#### PASSAGE SHOWN
------------------------------------

Balaji Ponna:
This series of works follow my continuing engagement with what may be called as ‘human-escapes’. It is also the outcome of my concerns and comments about the existing society. This series for me is the mirror of our dystopic times. With hatred and treachery becoming a norm of the day, the hope for a better life fades into the oblivion. There will be still a future, but the question is how it is going to be. The harbingers of change are dark and the visions blurred in searching the humanity. What is last left are the traces and adages of truths which can only be retold? If we can really hear these simple truths probably there still is the chance for the skies getting clearer. These dark clouds are of course the resultant of our human inflicted calamities literally and metaphorically. This gloom which surrounds our humanity would erase the horizon of hope if we don’t go back to the fundamentals of equality. If we are to do anything it’s to look back into history and see why these structures, edifices, and state institutions which talk about social justice and democracy were created for. When the personal greed and inhumanity becomes the culture of society, we are on the brink of yet another collapse. History has proved that this collapse actually is costly for the millions of the most oppressed and the dispossessed. Lamentation and guilt after chaos lead to nothing but the spiraling and prolongation of the sickness and mental disease in society. What this series also pleads the viewer is the death and decay that’s seemingly imminent. What I put across and suggest for all us is to pick up those simple commonsensical markers which can lead us somewhere better. Like the shadow that follows even an optically impaired person however oblivious he is of that fact, the effects of our inhuman and unconcerned deeds would follow us everywhere to remind us of our impending doom.

------------------------------------

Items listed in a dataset

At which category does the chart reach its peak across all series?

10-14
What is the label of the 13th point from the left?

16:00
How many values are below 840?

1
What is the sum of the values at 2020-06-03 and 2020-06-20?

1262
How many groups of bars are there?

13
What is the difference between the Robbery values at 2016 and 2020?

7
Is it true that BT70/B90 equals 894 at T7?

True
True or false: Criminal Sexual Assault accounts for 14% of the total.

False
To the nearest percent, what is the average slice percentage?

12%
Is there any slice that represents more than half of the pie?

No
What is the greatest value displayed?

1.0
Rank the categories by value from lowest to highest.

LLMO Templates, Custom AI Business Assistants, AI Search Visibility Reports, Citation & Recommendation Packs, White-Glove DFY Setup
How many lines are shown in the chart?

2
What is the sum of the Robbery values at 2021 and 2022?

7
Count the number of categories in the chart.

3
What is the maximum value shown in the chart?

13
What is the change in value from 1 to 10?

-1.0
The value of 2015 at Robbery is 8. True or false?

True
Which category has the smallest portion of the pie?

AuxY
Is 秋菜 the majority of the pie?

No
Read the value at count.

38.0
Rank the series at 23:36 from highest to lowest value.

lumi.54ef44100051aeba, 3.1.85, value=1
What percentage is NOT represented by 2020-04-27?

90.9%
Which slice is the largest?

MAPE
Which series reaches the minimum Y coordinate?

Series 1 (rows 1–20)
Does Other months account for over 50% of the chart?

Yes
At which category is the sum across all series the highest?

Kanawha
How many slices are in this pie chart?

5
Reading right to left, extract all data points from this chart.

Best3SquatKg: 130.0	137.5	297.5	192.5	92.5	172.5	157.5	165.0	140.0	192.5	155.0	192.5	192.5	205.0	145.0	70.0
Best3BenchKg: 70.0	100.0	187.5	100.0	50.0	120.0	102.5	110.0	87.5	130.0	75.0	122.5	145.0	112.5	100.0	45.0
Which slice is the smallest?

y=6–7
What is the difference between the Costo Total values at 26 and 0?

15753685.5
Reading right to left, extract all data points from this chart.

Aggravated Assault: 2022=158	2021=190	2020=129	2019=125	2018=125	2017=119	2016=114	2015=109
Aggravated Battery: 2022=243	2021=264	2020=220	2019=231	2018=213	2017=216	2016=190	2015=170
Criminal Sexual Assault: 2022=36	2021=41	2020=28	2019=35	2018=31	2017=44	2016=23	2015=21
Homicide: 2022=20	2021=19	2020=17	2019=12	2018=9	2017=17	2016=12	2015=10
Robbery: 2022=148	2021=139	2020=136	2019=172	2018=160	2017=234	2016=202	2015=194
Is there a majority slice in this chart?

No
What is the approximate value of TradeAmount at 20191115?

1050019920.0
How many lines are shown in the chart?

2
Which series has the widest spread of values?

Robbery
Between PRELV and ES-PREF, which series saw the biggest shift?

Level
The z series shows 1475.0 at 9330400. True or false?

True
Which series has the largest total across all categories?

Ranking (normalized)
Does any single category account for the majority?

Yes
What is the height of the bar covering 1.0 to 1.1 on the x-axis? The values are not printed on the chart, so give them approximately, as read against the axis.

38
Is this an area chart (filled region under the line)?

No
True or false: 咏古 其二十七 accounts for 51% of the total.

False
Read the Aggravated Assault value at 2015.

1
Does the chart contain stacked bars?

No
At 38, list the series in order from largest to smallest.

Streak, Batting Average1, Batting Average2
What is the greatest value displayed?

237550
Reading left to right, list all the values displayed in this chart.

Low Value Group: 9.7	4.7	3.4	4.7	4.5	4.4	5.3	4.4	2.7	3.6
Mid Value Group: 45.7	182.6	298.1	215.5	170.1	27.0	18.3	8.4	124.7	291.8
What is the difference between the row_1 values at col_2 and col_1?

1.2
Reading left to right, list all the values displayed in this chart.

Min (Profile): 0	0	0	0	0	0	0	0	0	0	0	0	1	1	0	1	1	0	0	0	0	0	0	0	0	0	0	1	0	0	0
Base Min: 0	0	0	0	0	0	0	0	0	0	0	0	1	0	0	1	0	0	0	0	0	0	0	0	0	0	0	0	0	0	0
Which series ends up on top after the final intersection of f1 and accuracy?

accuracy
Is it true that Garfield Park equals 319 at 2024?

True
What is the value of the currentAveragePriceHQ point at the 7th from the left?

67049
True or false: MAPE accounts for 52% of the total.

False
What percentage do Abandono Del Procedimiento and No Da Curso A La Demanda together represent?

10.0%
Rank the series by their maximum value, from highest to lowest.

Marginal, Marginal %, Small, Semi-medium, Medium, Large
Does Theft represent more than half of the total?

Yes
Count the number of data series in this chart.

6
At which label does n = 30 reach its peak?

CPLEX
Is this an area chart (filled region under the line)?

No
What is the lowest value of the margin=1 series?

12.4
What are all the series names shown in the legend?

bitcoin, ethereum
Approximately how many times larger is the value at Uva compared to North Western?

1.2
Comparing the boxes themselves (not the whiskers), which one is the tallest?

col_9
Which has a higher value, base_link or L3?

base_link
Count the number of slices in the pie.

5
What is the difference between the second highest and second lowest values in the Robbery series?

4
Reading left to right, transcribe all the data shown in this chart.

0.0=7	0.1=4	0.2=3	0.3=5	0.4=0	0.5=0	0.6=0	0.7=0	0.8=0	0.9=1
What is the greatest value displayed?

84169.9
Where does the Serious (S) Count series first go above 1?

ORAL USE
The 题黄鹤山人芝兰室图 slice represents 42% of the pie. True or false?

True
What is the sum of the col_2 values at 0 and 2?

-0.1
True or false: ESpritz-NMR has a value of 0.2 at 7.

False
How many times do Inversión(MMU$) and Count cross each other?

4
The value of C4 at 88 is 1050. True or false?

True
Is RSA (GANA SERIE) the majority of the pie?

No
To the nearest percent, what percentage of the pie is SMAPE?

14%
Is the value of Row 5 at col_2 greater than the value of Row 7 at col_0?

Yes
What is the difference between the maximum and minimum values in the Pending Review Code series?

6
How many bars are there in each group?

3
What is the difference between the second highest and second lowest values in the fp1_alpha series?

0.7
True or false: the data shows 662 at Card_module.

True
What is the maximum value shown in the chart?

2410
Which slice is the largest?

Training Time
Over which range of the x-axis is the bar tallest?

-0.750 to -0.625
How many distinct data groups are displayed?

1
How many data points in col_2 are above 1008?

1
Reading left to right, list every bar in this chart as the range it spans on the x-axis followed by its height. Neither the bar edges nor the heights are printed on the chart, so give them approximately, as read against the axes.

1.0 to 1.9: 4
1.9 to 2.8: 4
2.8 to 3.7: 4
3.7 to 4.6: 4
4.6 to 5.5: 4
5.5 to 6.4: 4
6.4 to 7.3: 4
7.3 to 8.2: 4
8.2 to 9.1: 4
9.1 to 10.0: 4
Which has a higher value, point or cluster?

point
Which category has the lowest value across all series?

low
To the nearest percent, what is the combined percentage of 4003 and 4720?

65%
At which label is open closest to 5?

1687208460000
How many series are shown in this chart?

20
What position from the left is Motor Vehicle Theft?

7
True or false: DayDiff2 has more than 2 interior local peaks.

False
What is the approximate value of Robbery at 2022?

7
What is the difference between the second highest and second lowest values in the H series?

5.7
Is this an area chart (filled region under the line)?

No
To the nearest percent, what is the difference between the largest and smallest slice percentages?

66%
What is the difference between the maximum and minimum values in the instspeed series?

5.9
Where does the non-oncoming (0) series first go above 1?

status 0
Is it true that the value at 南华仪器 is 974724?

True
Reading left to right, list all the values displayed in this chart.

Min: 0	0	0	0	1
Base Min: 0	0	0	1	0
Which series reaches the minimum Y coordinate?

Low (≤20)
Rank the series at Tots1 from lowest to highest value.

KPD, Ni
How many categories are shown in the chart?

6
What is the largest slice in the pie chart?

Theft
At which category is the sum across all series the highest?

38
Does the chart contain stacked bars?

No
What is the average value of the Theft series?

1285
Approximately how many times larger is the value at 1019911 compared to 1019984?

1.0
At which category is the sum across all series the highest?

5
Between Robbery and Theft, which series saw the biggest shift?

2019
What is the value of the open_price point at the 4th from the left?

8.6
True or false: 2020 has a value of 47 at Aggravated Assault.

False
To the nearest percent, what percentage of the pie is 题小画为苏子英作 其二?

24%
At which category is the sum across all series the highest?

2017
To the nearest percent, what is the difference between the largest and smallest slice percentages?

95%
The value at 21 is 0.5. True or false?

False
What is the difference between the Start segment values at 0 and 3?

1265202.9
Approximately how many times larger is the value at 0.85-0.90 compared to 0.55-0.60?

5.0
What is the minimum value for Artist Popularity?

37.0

------------------------------------

#### THINGS TO DO
(1) According to the artist statement, what is this series of works a mirror of?
(2) Decide whether each statement agrees with the artist statement, answering yes or no and quoting the words that settle it.
(a) The series comes partly from concerns about the existing society.
(b) As hatred becomes a norm, hope for a better life grows stronger.
(c) Lamentation and guilt after chaos help heal society.

#### ANSWERS TO THIS EXERCISE
(1) Our dystopic times.

(2)
(a) Yes: "It is also the outcome of my concerns and comments about the existing society."
(b) No: "With hatred and treachery becoming a norm of the day, the hope for a better life fades into the oblivion."
(c) No: "Lamentation and guilt after chaos lead to nothing but the spiraling and prolongation of the sickness and mental disease in society."